YOUR OBJECTIVE: Please repeat the data exactly. Any picture in it stays out.

MATERIAL SHOWN:
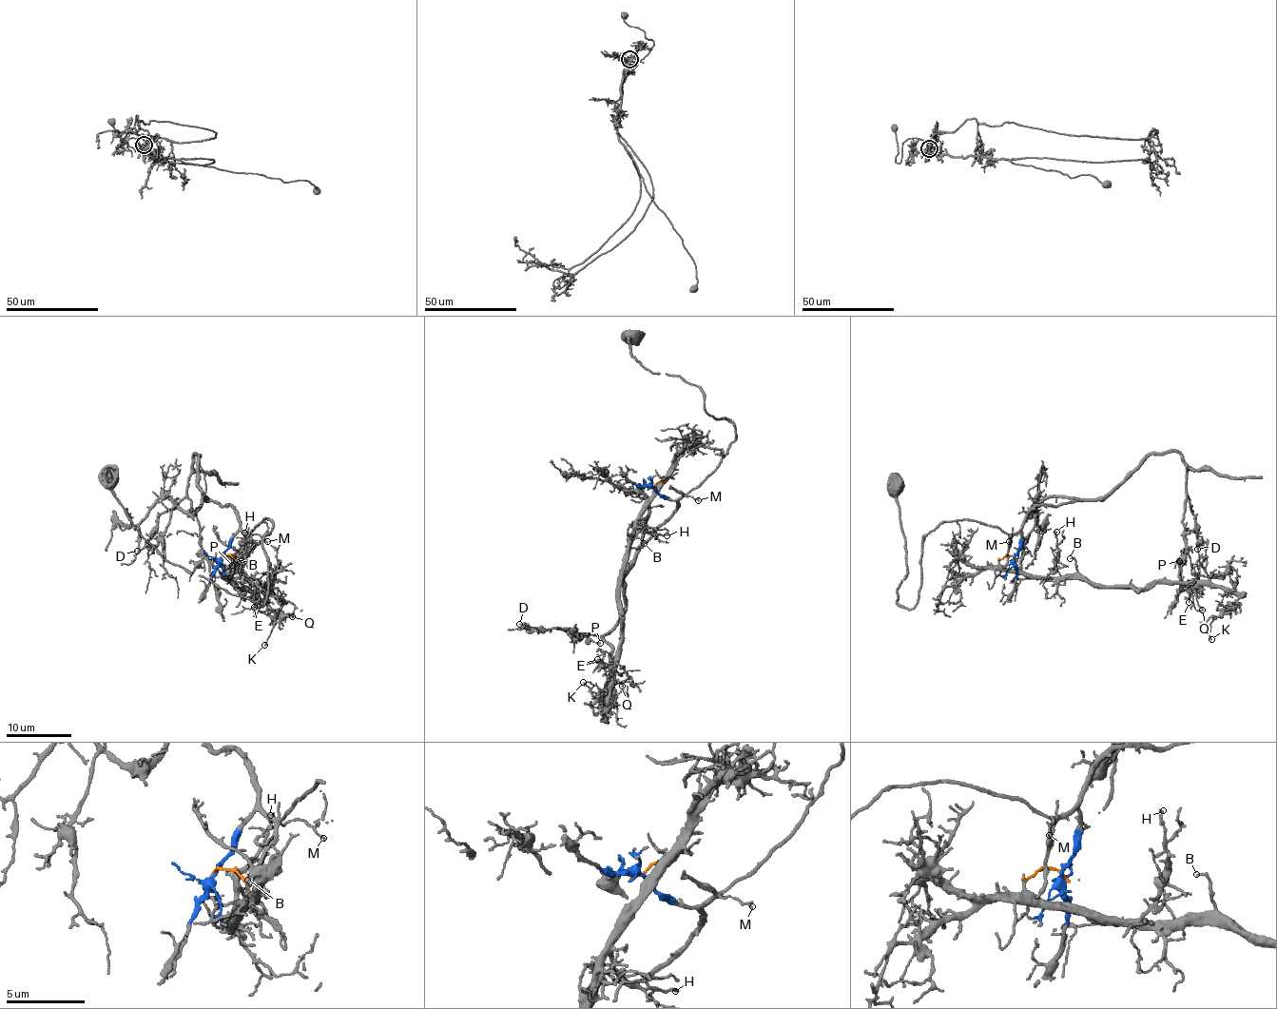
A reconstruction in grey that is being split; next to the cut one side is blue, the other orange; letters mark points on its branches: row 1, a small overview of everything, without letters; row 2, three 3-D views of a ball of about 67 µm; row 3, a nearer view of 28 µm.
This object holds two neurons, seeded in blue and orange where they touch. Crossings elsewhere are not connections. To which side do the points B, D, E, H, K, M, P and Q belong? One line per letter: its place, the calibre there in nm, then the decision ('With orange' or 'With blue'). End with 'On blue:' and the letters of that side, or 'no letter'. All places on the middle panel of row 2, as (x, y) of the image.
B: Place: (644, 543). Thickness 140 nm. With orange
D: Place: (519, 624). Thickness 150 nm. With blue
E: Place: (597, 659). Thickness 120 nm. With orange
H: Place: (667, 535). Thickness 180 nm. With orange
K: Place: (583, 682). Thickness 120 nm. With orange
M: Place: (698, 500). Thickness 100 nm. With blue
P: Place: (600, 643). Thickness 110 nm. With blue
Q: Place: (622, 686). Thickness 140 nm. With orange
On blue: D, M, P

ANSWER FOR THE TASK:
A reconstruction in grey that is being split; next to the cut one side is blue, the other orange; letters mark points on its branches: row 1, a small overview of everything, without letters; row 2, three 3-D views of a ball of about 67 µm; row 3, a nearer view of 28 µm.
This object holds two neurons, seeded in blue and orange where they touch. Crossings elsewhere are not connections. To which side do the points B, D, E, H, K, M, P and Q belong? One line per letter: its place, the calibre there in nm, then the decision ('With orange' or 'With blue'). End with 'On blue:' and the letters of that side, or 'no letter'. All places on the middle panel of row 2, as (x, y) of the image.
B: Place: (644, 543). Thickness 140 nm. With orange
D: Place: (519, 624). Thickness 150 nm. With blue
E: Place: (597, 659). Thickness 120 nm. With orange
H: Place: (667, 535). Thickness 180 nm. With orange
K: Place: (583, 682). Thickness 120 nm. With orange
M: Place: (698, 500). Thickness 100 nm. With blue
P: Place: (600, 643). Thickness 110 nm. With blue
Q: Place: (622, 686). Thickness 140 nm. With orange
On blue: D, M, P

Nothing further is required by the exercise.